In one episode Kazuto suddenly has PTSD out of nowhere and he sexually assaults a female character, which is also dropped and forgiven pretty much a scene later. At that point it just gets awkward. It really feels like the writer tried to work a lot of ideas into Kazuto and didn’t know how to handle it. He has to be both comedic & silly, as well as dramatic and full of tragedy. He has to be bumbling klutz with no combat experience, while at the same time excelling as an ace pilot. The fact he is exactly as old Shinji Ikari from Neon Genesis may betray the writer’s inspiration, but comparing the two characters (and by extension their series) would be an insult to one of the most influential anime series of all time.
#5 Giant robot battles that aren’t fun to watch
Despite everything mentioned above, when everything else is against you, a show like this can at least be entertaining at some basic level thanks to its fights. Watching giant robots beat the crap out of each other is always fun, and in the past it has certainly helped me get through shows I otherwise wasn’t enjoying much. Leave it to Run=Dim to mess even that up.
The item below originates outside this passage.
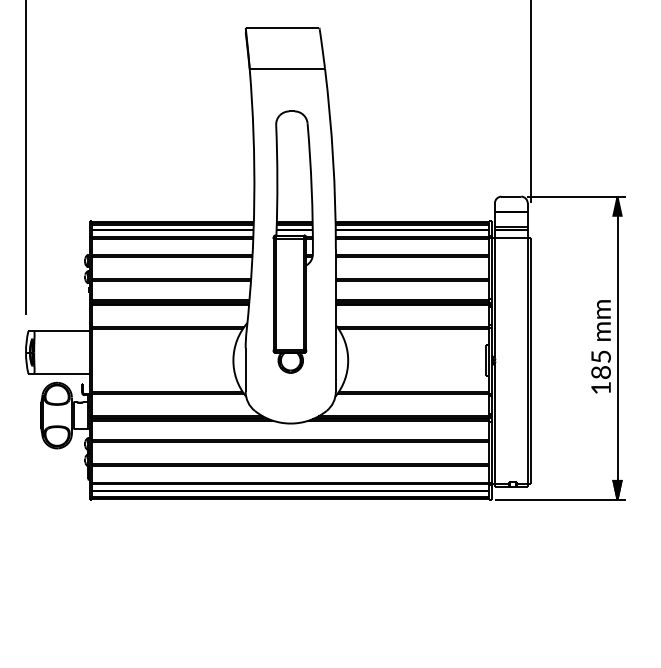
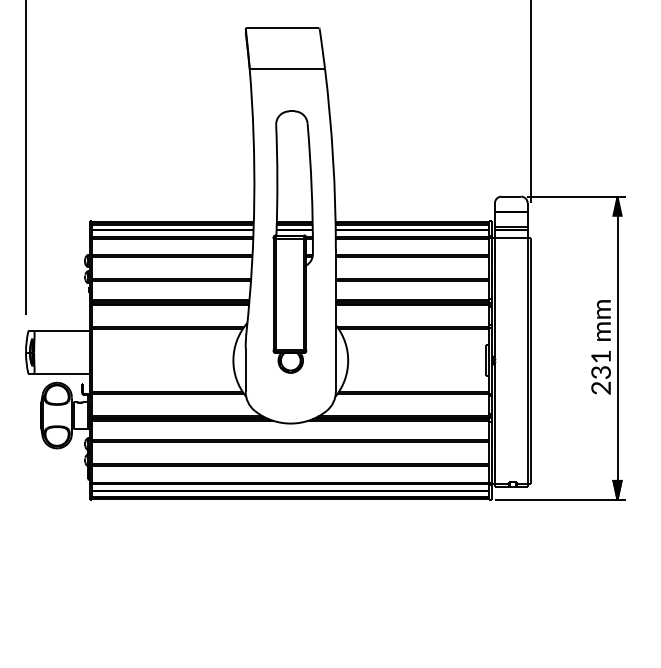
text at (600, 372): 185 -> 231
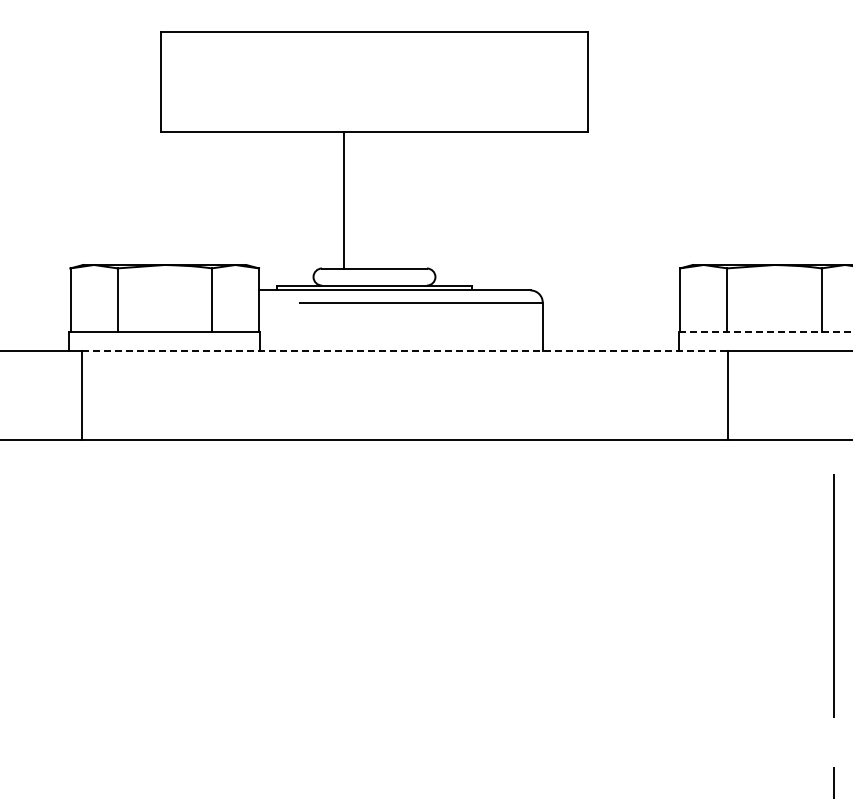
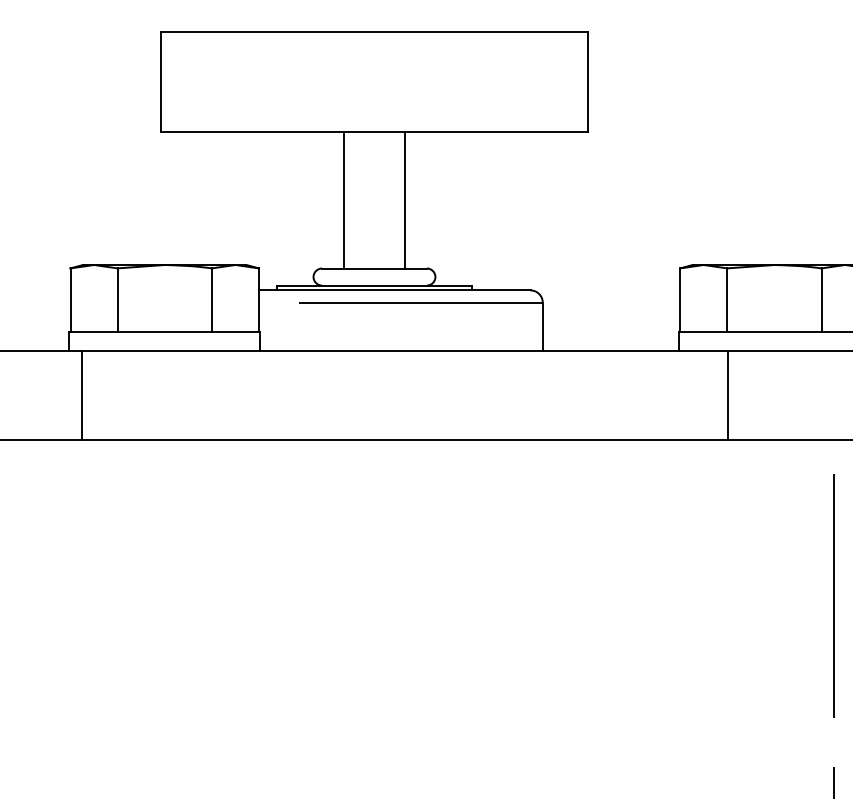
line at (404, 199): none -> present
line at (765, 332): dashed -> solid
line at (405, 351): dashed -> solid
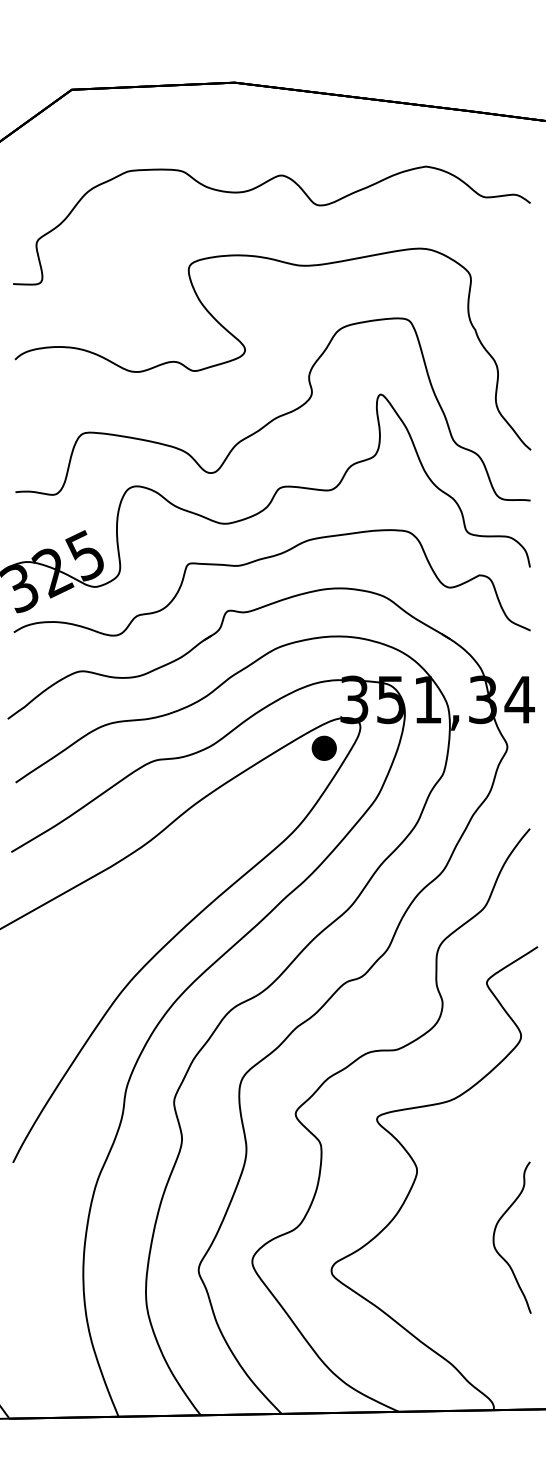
There is so much wrong with the fight scenes I struggle to figure out where to start. First on my list of grievances would be the confusion. Everybody steps into identical robots wearing the same suits and putting on face-obscuring helmets, which makes it a total nightmare trying to keep track off where each characters is. When a robot explodes you seriously don’t know if they just murdered Kazuto, one of his friends, or an absolute no-name character. During all this, the handling of the camera is just as incompetent as during the rest of the show, so it cuts to different angles at different parts of the battle every few seconds, making it even harder to get a sense of where everybody is and how the fight is proceeding.
A sense of impact is also sorely missing. The guns on the robots are puny, little light guns and even the machines themselves feel like they are just toys. You got these armored giants battling in forests and never do you see any trees snap or fall over, there is never any debris or battle damage to the robots, they don’t even leave any imprints on the ground, it all feels so cheap. And yeah, it’s an older show, but we have seen better stuff before. I understand that computer animation is a different beast compared to traditional animating, but the action in Run=Dim can’t even compare to lesser shows from the 80’s, let alone series like Big O that were airing around the same time.